Kubernetes Network Policies: Microsegmentation for Container Workloads

By default, every pod in Kubernetes can communicate with every other pod. Network Policies change that — we show you how.

devRocks Team · 25. February 2026 ·
Kubernetes Security Networking Calico
Kubernetes Network Policies: Microsegmentation for Container Workloads

The Problem: Flat Network

In a standard Kubernetes cluster, every pod can reach every other pod — regardless of the namespace. This is convenient for developers but a nightmare for security teams.

Understanding Network Policies

Network Policies are Kubernetes-native firewall rules at the pod level. They define which traffic is allowed — everything else is blocked (default deny).

  • Ingress Policies: Control incoming traffic — which pods are allowed to communicate with this pod?
  • Egress Policies: Control outgoing traffic — where is this pod allowed to establish connections?
  • Label-based: Policies select pods via labels, not IP addresses — dynamic and Kubernetes-native.

++++

Parts of the exercise -
1. Could you return the part of the Kubernetes Network Policies article between "In a standard" and "dynamic and Kubernetes-native.", inclusive, word for word?
2. How would the article on Kubernetes Network Policies go on after its final sentence? Extend it from there.

Extracted data -

++++

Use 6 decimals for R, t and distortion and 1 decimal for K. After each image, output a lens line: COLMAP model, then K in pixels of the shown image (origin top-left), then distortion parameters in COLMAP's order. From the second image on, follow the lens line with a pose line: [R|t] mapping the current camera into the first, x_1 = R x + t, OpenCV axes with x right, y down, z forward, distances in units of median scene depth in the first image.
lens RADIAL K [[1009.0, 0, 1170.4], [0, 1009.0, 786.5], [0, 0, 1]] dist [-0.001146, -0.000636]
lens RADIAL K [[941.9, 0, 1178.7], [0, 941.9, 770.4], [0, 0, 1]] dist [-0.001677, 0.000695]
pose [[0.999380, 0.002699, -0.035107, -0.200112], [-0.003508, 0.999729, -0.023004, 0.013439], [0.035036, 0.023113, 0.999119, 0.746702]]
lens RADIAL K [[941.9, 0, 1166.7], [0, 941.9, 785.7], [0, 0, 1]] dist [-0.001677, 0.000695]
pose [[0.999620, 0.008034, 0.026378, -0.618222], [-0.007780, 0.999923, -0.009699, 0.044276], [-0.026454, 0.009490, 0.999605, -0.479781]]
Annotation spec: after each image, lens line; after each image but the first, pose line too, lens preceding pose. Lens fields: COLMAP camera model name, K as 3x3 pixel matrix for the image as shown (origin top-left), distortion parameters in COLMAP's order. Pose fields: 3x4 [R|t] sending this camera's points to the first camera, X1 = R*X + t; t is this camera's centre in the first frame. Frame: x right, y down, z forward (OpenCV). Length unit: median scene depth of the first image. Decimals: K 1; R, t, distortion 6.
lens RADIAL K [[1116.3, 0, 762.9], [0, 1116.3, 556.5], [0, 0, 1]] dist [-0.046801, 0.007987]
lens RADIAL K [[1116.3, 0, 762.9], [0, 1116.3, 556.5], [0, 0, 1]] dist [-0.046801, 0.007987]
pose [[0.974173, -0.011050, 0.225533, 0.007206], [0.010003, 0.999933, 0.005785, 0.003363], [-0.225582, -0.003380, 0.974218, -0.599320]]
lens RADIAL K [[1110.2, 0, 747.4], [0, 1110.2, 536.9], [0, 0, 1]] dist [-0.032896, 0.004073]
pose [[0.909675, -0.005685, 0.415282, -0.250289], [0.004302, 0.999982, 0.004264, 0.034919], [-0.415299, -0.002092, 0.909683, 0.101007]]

++++

Answers in order -
1.
In a standard Kubernetes cluster, every pod can reach every other pod — regardless of the namespace. This is convenient for developers but a nightmare for security teams.

Understanding Network Policies

Network Policies are Kubernetes-native firewall rules at the pod level. They define which traffic is allowed — everything else is blocked (default deny).

  • Ingress Policies: Control incoming traffic — which pods are allowed to communicate with this pod?
  • Egress Policies: Control outgoing traffic — where is this pod allowed to establish connections?
  • Label-based: Policies select pods via labels, not IP addresses — dynamic and Kubernetes-native.

2.
Best Practices

  • Default Deny: Start with a policy that blocks all traffic, then allow selectively.
  • Namespace Isolation: Separate environments (dev, staging, prod) at the namespace level with policies.
  • Allow DNS: Do not forget to allow egress to port 53 (DNS) — otherwise service discovery will stop working.
  • CNI Plugin: Ensure your CNI plugin supports Network Policies. Calico and Cilium are recommended.

Conclusion

Network Policies are a must for production Kubernetes clusters. They cost nothing, are declaratively manageable, and drastically reduce the attack surface. At devRocks, they are part of every cluster setup.